Why Gas Prices Aren't Likely to Hit $5 This Summer
CNBC Senior Commodities Correspondent & Personal Finance Correspondent
Predictions that gas prices will rise to $5 a gallon or higher by Memorial Day are running rampant.
Nationally, the average price for a gallon of regular gasoline has jumped nearly 30 cents in the past month to $3.76 a gallon, according to AAA.
A spike to $5 a gallon for the national average by the summer would mean that the rise in gas prices over the next few months would have to exceed the 8 percent climb we've seen over the past four weeks.
Is it possible?
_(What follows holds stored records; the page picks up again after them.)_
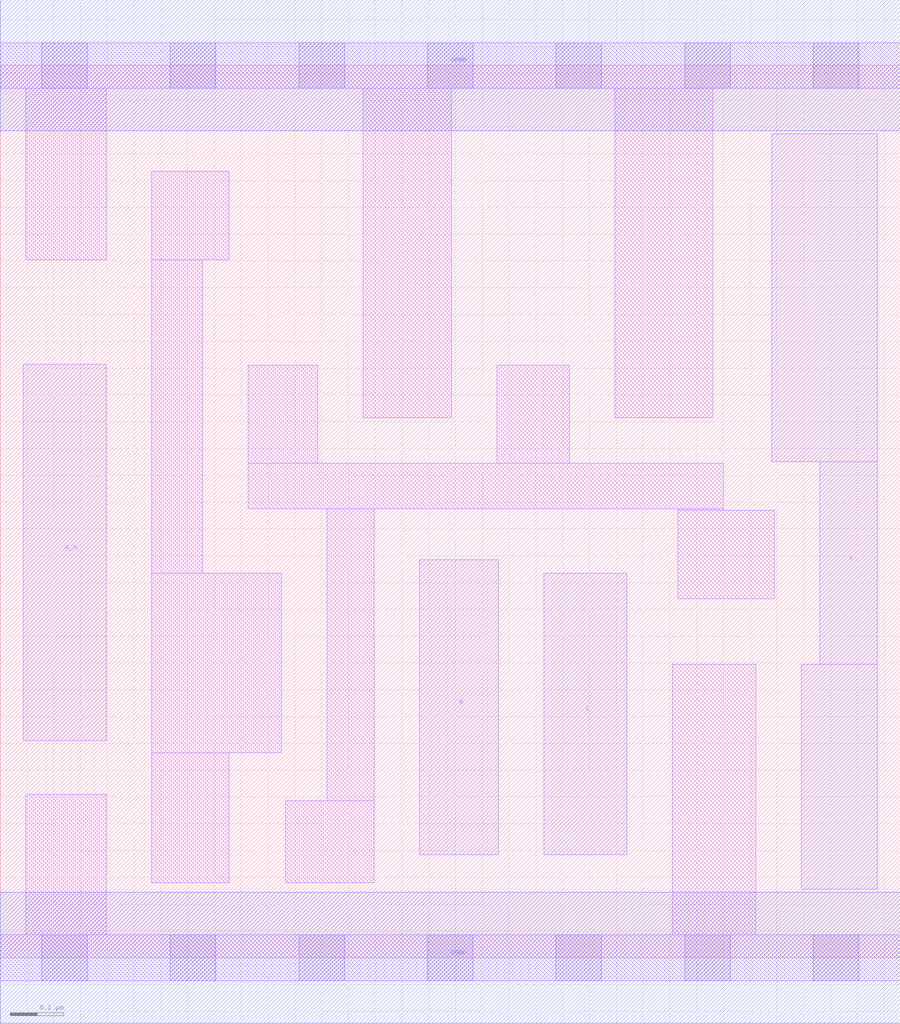
<source format=lef>
# Copyright 2020 The SkyWater PDK Authors
#
# Licensed under the Apache License, Version 2.0 (the "License");
# you may not use this file except in compliance with the License.
# You may obtain a copy of the License at
#
#     https://www.apache.org/licenses/LICENSE-2.0
#
# Unless required by applicable law or agreed to in writing, software
# distributed under the License is distributed on an "AS IS" BASIS,
# WITHOUT WARRANTIES OR CONDITIONS OF ANY KIND, either express or implied.
# See the License for the specific language governing permissions and
# limitations under the License.
#
# SPDX-License-Identifier: Apache-2.0

VERSION 5.7 ;
  NAMESCASESENSITIVE ON ;
  NOWIREEXTENSIONATPIN ON ;
  DIVIDERCHAR "/" ;
  BUSBITCHARS "[]" ;
UNITS
  DATABASE MICRONS 200 ;
END UNITS
MACRO sky130_fd_sc_lp__and3b_1
  CLASS CORE ;
  FOREIGN sky130_fd_sc_lp__and3b_1 ;
  ORIGIN  0.000000  0.000000 ;
  SIZE  3.360000 BY  3.330000 ;
  SYMMETRY X Y R90 ;
  SITE unit ;
  PIN A_N
    ANTENNAGATEAREA  0.126000 ;
    DIRECTION INPUT ;
    USE SIGNAL ;
    PORT
      LAYER li1 ;
        RECT 0.085000 0.810000 0.395000 2.215000 ;
    END
  END A_N
  PIN B
    ANTENNAGATEAREA  0.126000 ;
    DIRECTION INPUT ;
    USE SIGNAL ;
    PORT
      LAYER li1 ;
        RECT 1.565000 0.385000 1.860000 1.485000 ;
    END
  END B
  PIN C
    ANTENNAGATEAREA  0.126000 ;
    DIRECTION INPUT ;
    USE SIGNAL ;
    PORT
      LAYER li1 ;
        RECT 2.030000 0.385000 2.340000 1.435000 ;
    END
  END C
  PIN X
    ANTENNADIFFAREA  0.556500 ;
    DIRECTION OUTPUT ;
    USE SIGNAL ;
    PORT
      LAYER li1 ;
        RECT 2.880000 1.850000 3.275000 3.075000 ;
        RECT 2.990000 0.255000 3.275000 1.095000 ;
        RECT 3.060000 1.095000 3.275000 1.850000 ;
    END
  END X
  PIN VGND
    DIRECTION INOUT ;
    USE GROUND ;
    PORT
      LAYER met1 ;
        RECT 0.000000 -0.245000 3.360000 0.245000 ;
    END
  END VGND
  PIN VPWR
    DIRECTION INOUT ;
    USE POWER ;
    PORT
      LAYER met1 ;
        RECT 0.000000 3.085000 3.360000 3.575000 ;
    END
  END VPWR
  OBS
    LAYER li1 ;
      RECT 0.000000 -0.085000 3.360000 0.085000 ;
      RECT 0.000000  3.245000 3.360000 3.415000 ;
      RECT 0.095000  0.085000 0.395000 0.610000 ;
      RECT 0.095000  2.605000 0.395000 3.245000 ;
      RECT 0.565000  0.280000 0.855000 0.765000 ;
      RECT 0.565000  0.765000 1.050000 1.435000 ;
      RECT 0.565000  1.435000 0.755000 2.605000 ;
      RECT 0.565000  2.605000 0.855000 2.935000 ;
      RECT 0.925000  1.675000 2.700000 1.845000 ;
      RECT 0.925000  1.845000 1.185000 2.210000 ;
      RECT 1.065000  0.280000 1.395000 0.585000 ;
      RECT 1.220000  0.585000 1.395000 1.675000 ;
      RECT 1.355000  2.015000 1.685000 3.245000 ;
      RECT 1.855000  1.845000 2.125000 2.210000 ;
      RECT 2.295000  2.015000 2.660000 3.245000 ;
      RECT 2.510000  0.085000 2.820000 1.095000 ;
      RECT 2.530000  1.340000 2.890000 1.670000 ;
      RECT 2.530000  1.670000 2.700000 1.675000 ;
    LAYER mcon ;
      RECT 0.155000 -0.085000 0.325000 0.085000 ;
      RECT 0.155000  3.245000 0.325000 3.415000 ;
      RECT 0.635000 -0.085000 0.805000 0.085000 ;
      RECT 0.635000  3.245000 0.805000 3.415000 ;
      RECT 1.115000 -0.085000 1.285000 0.085000 ;
      RECT 1.115000  3.245000 1.285000 3.415000 ;
      RECT 1.595000 -0.085000 1.765000 0.085000 ;
      RECT 1.595000  3.245000 1.765000 3.415000 ;
      RECT 2.075000 -0.085000 2.245000 0.085000 ;
      RECT 2.075000  3.245000 2.245000 3.415000 ;
      RECT 2.555000 -0.085000 2.725000 0.085000 ;
      RECT 2.555000  3.245000 2.725000 3.415000 ;
      RECT 3.035000 -0.085000 3.205000 0.085000 ;
      RECT 3.035000  3.245000 3.205000 3.415000 ;
  END
END sky130_fd_sc_lp__and3b_1
END LIBRARY

</source>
Perhaps. Inevitable? Not really.
"There's nothing inevitable about it," says IHS chief economist Nariman Behravesh, speaking on the sidelines of the CERAWeek Energy Conference in Houston. "To a large extent it depends on what happens in the Middle East."
If tensions between the West and Iran escalate further and result in a supply disruption from OPEC's second largest oil producer, then oil prices (Brent crude futures , specifically) could spike $30 to $40, Behravesh says, and gas prices could hit $5.
"But that's about a 20 percent scenario," he says. "The most likely scenario is that we get to $4.25 a gallon in the peak driving season."
Prices are already at $4.25 a gallon or higher in some parts of the country.
The statewide average price for a gallon of regular gasoline in Alaska, California and Hawaii has topped the $4 mark. Gas prices in Connecticut, New York and Washington, DC are almost there too.
Some stations in the New York City area are charging nearly $5 a gallon for premium gas. Some Florida drivers are reportedly shelling out almost $6 a gallon.
But at under $3.25 a gallon, gas prices in Colorado, Wyoming and other mid-continent states helping to reign in the national average.
Plus, gasoline consumption continues to fall at a dramatic pace. Last week, the four-week average for U.S. retail gasoline demand posted a year-over-year decline for the 49th straight week, according to a report from MasterCard SpendingPulse, falling nearly 6 percent compared to the same period in 2011.
Even former Shell CEO John Hofmeister, who has forecast gas prices will hit $5 by the end of the year, has qualified his assertion, saying there's only a "better than 50 percent chance" of gas prices hitting that mark.